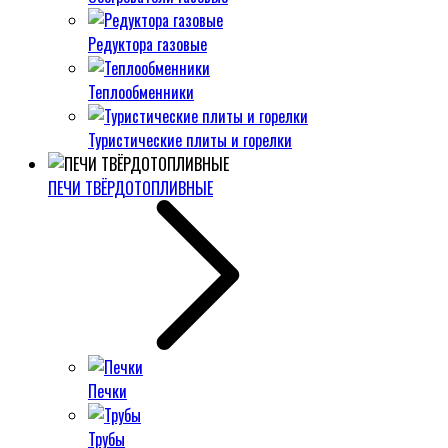
Редуктора газовые
Теплообменники
Туристические плиты и горелки
ПЕЧИ ТВЁРДОТОПЛИВНЫЕ
Печки
Трубы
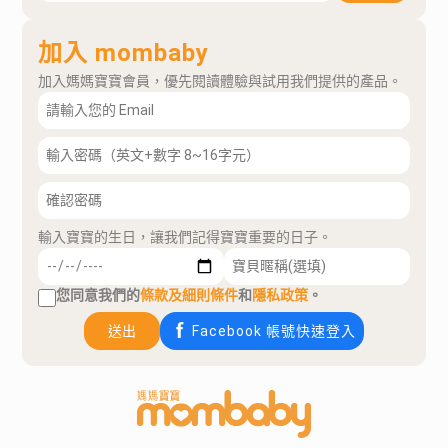
加入 mombaby
加入媽媽寶寶會員，優先閱讀體驗與試用我們提供的產品。
輸入寶寶的生日，讓我們記得寶寶重要的日子。
您同意我們的
條款及細則條件
和
隱私政策
。
送出
Facebook 帳號快速登入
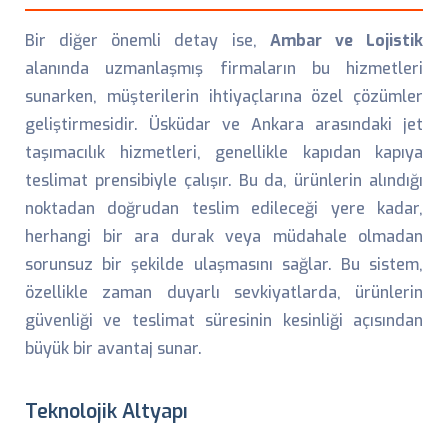
Bir diğer önemli detay ise,
Ambar ve Lojistik
alanında uzmanlaşmış firmaların bu hizmetleri
sunarken, müşterilerin ihtiyaçlarına özel çözümler
geliştirmesidir. Üsküdar ve Ankara arasındaki jet
taşımacılık hizmetleri, genellikle kapıdan kapıya
teslimat prensibiyle çalışır. Bu da, ürünlerin alındığı
noktadan doğrudan teslim edileceği yere kadar,
herhangi bir ara durak veya müdahale olmadan
sorunsuz bir şekilde ulaşmasını sağlar. Bu sistem,
özellikle zaman duyarlı sevkiyatlarda, ürünlerin
güvenliği ve teslimat süresinin kesinliği açısından
büyük bir avantaj sunar.
Teknolojik Altyapı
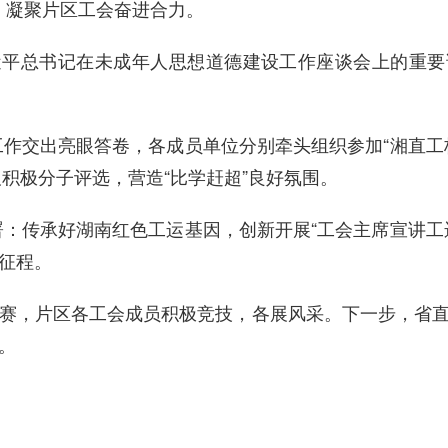
务，凝聚片区工会奋进合力。
近平总书记在
未成年人思想道德建设工作座谈会上的重要
会工作交出亮眼答卷，各成员单位分别牵头组织参加“湘直
及积极分子评选，营造“比学赶超”良好氛围。
部署：传承好湖南红色工运基因，创新开展“工会主席宣讲
征程。
读比赛，片区各工会成员积极竞技，各展风采。下一步，省
。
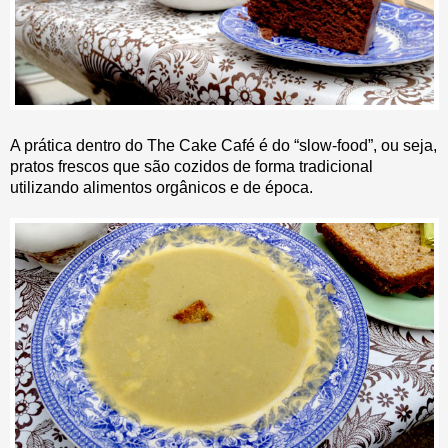
A prática dentro do The Cake Café é do “slow-food”, ou seja,
pratos frescos que são cozidos de forma tradicional
utilizando alimentos orgânicos e de época.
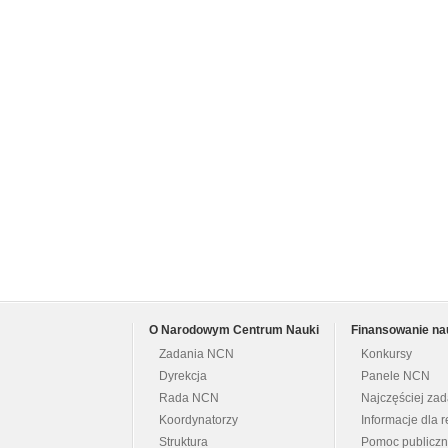
O Narodowym Centrum Nauki
Finansowanie na
Zadania NCN
Konkursy
Dyrekcja
Panele NCN
Rada NCN
Najczęściej za
Koordynatorzy
Informacje dla r
Struktura
Pomoc publicz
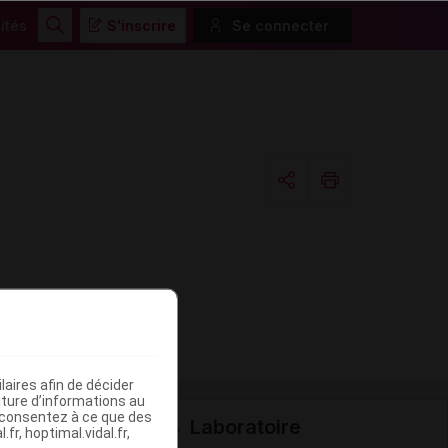
ités
S'inscrire
Se connecter
Rechercher
Copier l'url
Email
aires afin de décider
iture d’informations au
s consentez à ce que des
Laboratoire
fr, hoptimal.vidal.fr,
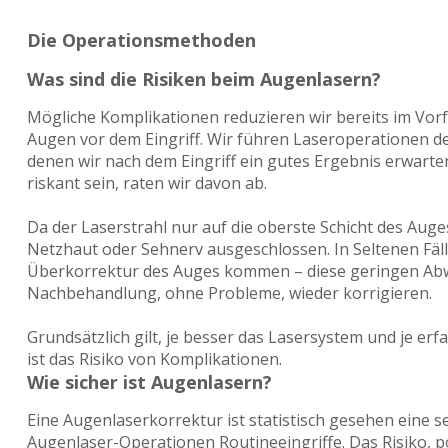
Die Operationsmethoden
Was sind die Risiken beim Augenlasern?
Mögliche Komplikationen reduzieren wir bereits im Vorf
Augen vor dem Eingriff. Wir führen Laseroperationen der
denen wir nach dem Eingriff ein gutes Ergebnis erwarten.
riskant sein, raten wir davon ab.
Da der Laserstrahl nur auf die oberste Schicht des Auges 
Netzhaut oder Sehnerv ausgeschlossen. In Seltenen Fäll
Überkorrektur des Auges kommen – diese geringen Abwe
Nachbehandlung, ohne Probleme, wieder korrigieren.
Grundsätzlich gilt, je besser das Lasersystem und je erf
ist das Risiko von Komplikationen.
Wie sicher ist Augenlasern?
Eine Augenlaserkorrektur ist statistisch gesehen eine se
Augenlaser-Operationen Routineeingriffe. Das Risiko, p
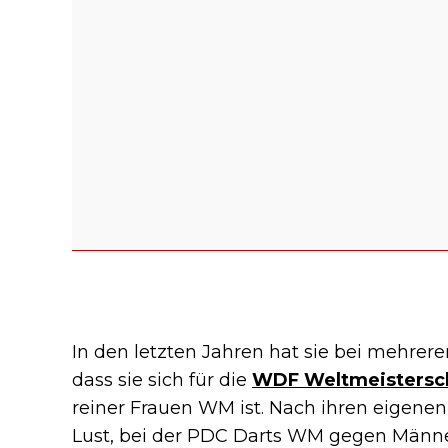
In den letzten Jahren hat sie bei mehrer
dass sie sich für die
WDF Weltmeistersc
reiner Frauen WM ist. Nach ihren eigene
Lust, bei der PDC Darts WM gegen Männer 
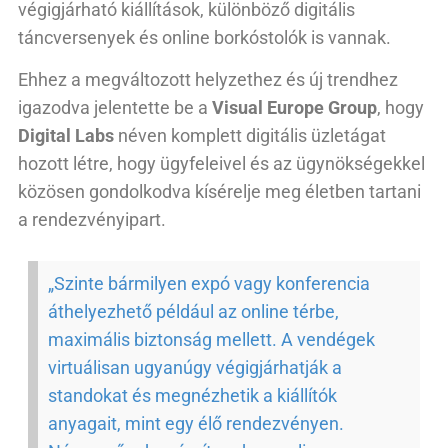
végigjárható kiállítások, különböző digitális
táncversenyek és online borkóstolók is vannak.
Ehhez a megváltozott helyzethez és új trendhez
igazodva jelentette be a
Visual Europe Group
, hogy
Digital Labs
néven komplett digitális üzletágat
hozott létre, hogy ügyfeleivel és az ügynökségekkel
közösen gondolkodva kísérelje meg életben tartani
a rendezvényipart.
„Szinte bármilyen expó vagy konferencia
áthelyezhető például az online térbe,
maximális biztonság mellett. A vendégek
virtuálisan ugyanúgy végigjárhatják a
standokat és megnézhetik a kiállítók
anyagait, mint egy élő rendezvényen.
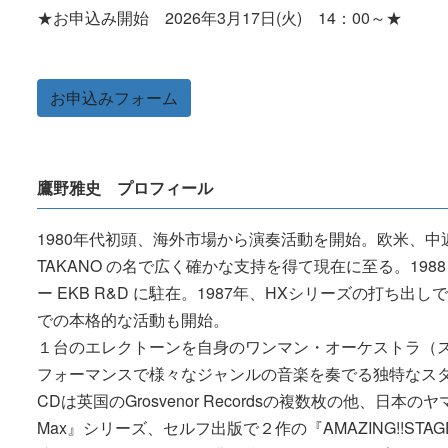
★お申込み開始 2026年3月17日(火) 14：00～★
お申込みフォーム
鷹野雅史 プロフィール
1980年代初頭、海外市場から演奏活動を開始。欧米、中
TAKANO の名で広く確かな支持を得て現在に至る。19
ー EKB R&D に駐在。1987年、HXシリーズの打
での本格的な活動も開始。
１台のエレクトーンを自身のワンマン・オーケストラ（
フォーマンスで様々なジャンルの音楽を奏でる独特なス
CDは英国のGrosvenor Recordsの複数枚の他、日本のヤ
Max』シリーズ、セルフ出版で２作の『AMAZING!!STAG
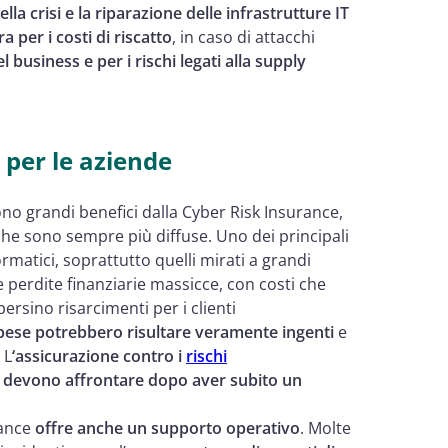
lla crisi e la riparazione delle infrastrutture IT
 per i costi di riscatto
, in caso di attacchi
l business e per i rischi legati alla supply
 per le aziende
no grandi benefici dalla Cyber Risk Insurance,
che sono sempre più diffuse. Uno dei principali
formatici, soprattutto quelli mirati a grandi
 perdite finanziarie massicce, con costi che
ersino risarcimenti per i clienti
spese potrebbero risultare veramente ingenti
e
 L
‘assicurazione contro i
rischi
e devono affrontare dopo aver subito un
rance
offre anche un supporto operativo
. Molte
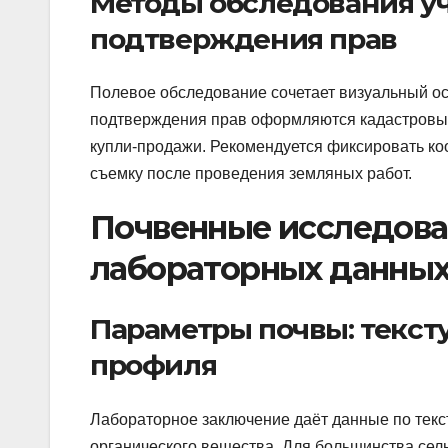
Методы обследования уч
подтверждения прав
Полевое обследование сочетает визуальный ос
подтверждения прав оформляются кадастровые
купли‑продажи. Рекомендуется фиксировать ко
съемку после проведения земляных работ.
Почвенные исследова
лабораторных данны
Параметры почвы: тексту
профиля
Лабораторное заключение даёт данные по текст
органического вещества. Для большинства сел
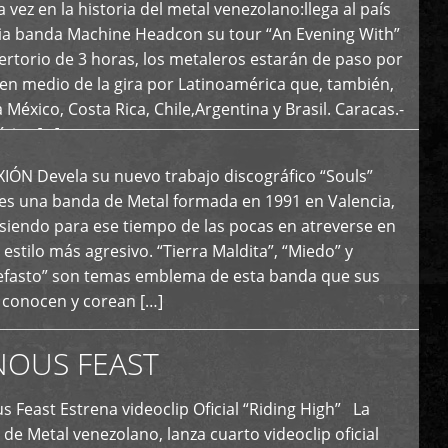
 vez en la historia del metal venezolano:llega al país
ria banda Machine Headcon su tour “An Evening With”
rtorio de 3 horas, los metaleros estarán de paso por
en medio de la gira por Latinoamérica que, también,
a México, Costa Rica, Chile,Argentina y Brasil. Caracas.-
tica […]
N Devela su nuevo trabajo discográfico “Souls”
 es una banda de Metal formada en 1991 en Valencia,
siendo para ese tiempo de las pocas en atreverse en
 estilo más agresivo. “Tierra Maldita”, “Miedo” y
Nefasto” son temas emblema de esta banda que sus
 conocen y corean […]
NOUS FEAST
east Estrena videoclip Oficial “Riding High” La
de Metal venezolano, lanza cuarto videoclip oficial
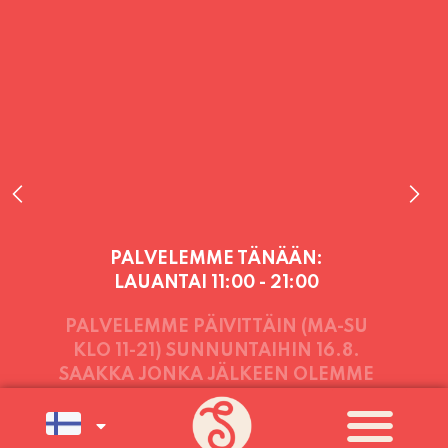
PALVELEMME TÄNÄÄN:
LAUANTAI
11:00 - 21:00
PALVELEMME PÄIVITTÄIN (MA-SU
KLO 11-21) SUNNUNTAIHIN 16.8.
SAAKKA JONKA JÄLKEEN OLEMME
AVOINNA VIIKONLOPPUISIN (PE-
SU) ELOKUUN LOPPUUN ASTI
LÄMPIMÄSTI TERVETULOA!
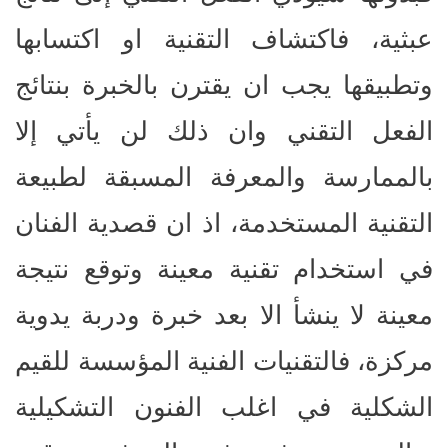
عبثية، فاكتشاف التقنية او اكتسابها
وتطبيقها يجب ان يقترن بالخبرة بنتائج
الفعل التقني وان ذلك لن يأتي إلا
بالممارسة والمعرفة المسبقة لطبيعة
التقنية المستخدمة، اذ ان قصدية الفنان
في استخدام تقنية معينة وتوقع نتيجة
معينة لا ينشأ الا بعد خبرة ودربة يدوية
مركزة، فالتقنيات الفنية المؤسسة للقيم
الشكلية في اغلب الفنون التشكيلية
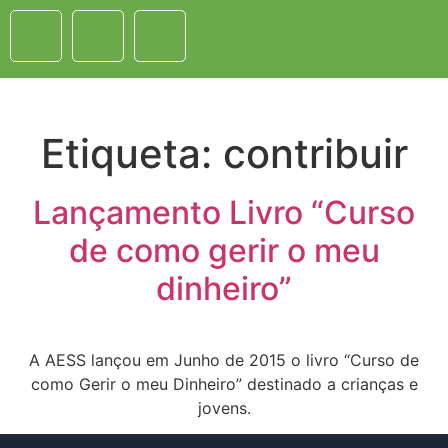
Etiqueta:
contribuir
Lançamento Livro “Curso
de como gerir o meu
dinheiro”
A AESS lançou em Junho de 2015 o livro “Curso de
como Gerir o meu Dinheiro” destinado a crianças e
jovens.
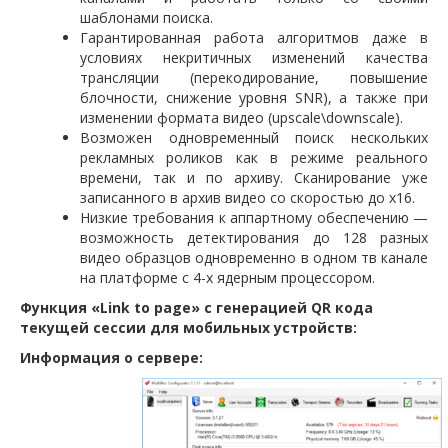
шаблонами поиска.
Гарантированная работа алгоритмов даже в
условиях некритичных изменений качества
трансляции (перекодирование, повышение
блочности, снижение уровня SNR), а также при
изменении формата видео (upscale\downscale).
Возможен одновременный поиск нескольких
рекламных роликов как в режиме реального
времени, так и по архиву. Сканирование уже
записанного в архив видео со скоростью до х16.
Низкие требования к аппартному обеспечению —
возможность детектирования до 128 разных
видео образцов одновременно в одном тв канале
на платформе с 4-х ядерным процессором.
Функция «Link to page» с генерацией QR кода
текущей сессии для мобильных устройств:
Информация о сервере:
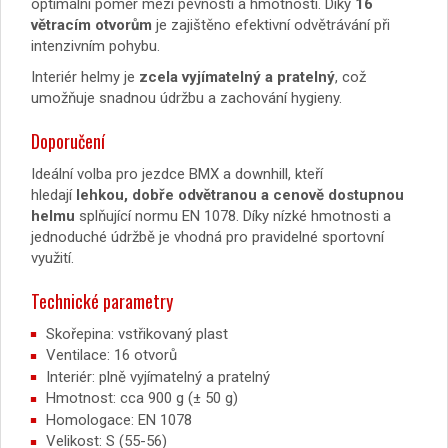
optimální poměr mezi pevností a hmotností. Díky
16
větracím otvorům
je zajištěno efektivní odvětrávání při
intenzivním pohybu.
Interiér helmy je
zcela vyjímatelný a pratelný
, což
umožňuje snadnou údržbu a zachování hygieny.
Doporučení
Ideální volba pro jezdce BMX a downhill, kteří
hledají
lehkou, dobře odvětranou a cenově dostupnou
helmu
splňující normu EN 1078. Díky nízké hmotnosti a
jednoduché údržbě je vhodná pro pravidelné sportovní
využití.
Technické parametry
Skořepina: vstřikovaný plast
Ventilace: 16 otvorů
Interiér: plně vyjímatelný a pratelný
Hmotnost: cca 900 g (± 50 g)
Homologace: EN 1078
Velikost: S (55-56)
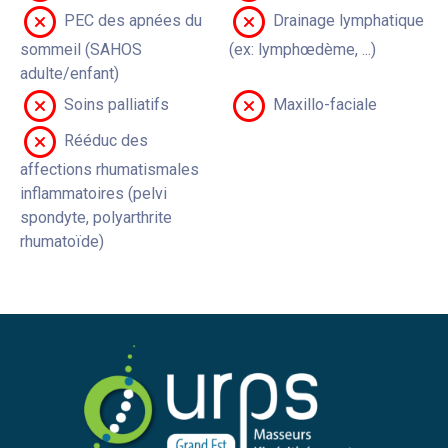
PEC des apnées du
Drainage lymphatique
sommeil (SAHOS
(ex: lymphœdème, ...)
adulte/enfant)
Soins palliatifs
Maxillo-faciale
Rééduc des
affections rhumatismales
inflammatoires (pelvi
spondyte, polyarthrite
rhumatoïde)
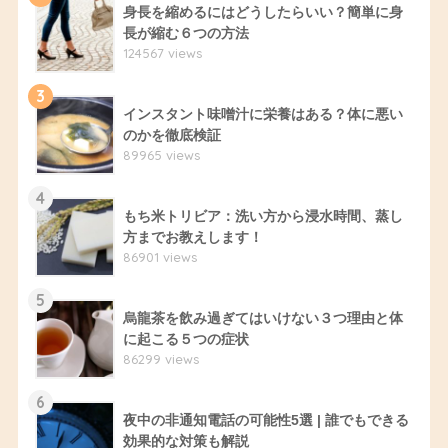
身長を縮めるにはどうしたらいい？簡単に身
長が縮む６つの方法
124567 views
3
インスタント味噌汁に栄養はある？体に悪い
のかを徹底検証
89965 views
4
もち米トリビア：洗い方から浸水時間、蒸し
方までお教えします！
86901 views
5
烏龍茶を飲み過ぎてはいけない３つ理由と体
に起こる５つの症状
86299 views
6
夜中の非通知電話の可能性5選 | 誰でもできる
効果的な対策も解説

▬▬▬

How many lines of the listing above contain the string "Interiér"? Only the number is wanted.

# [EXPECTED OUTPUT]
2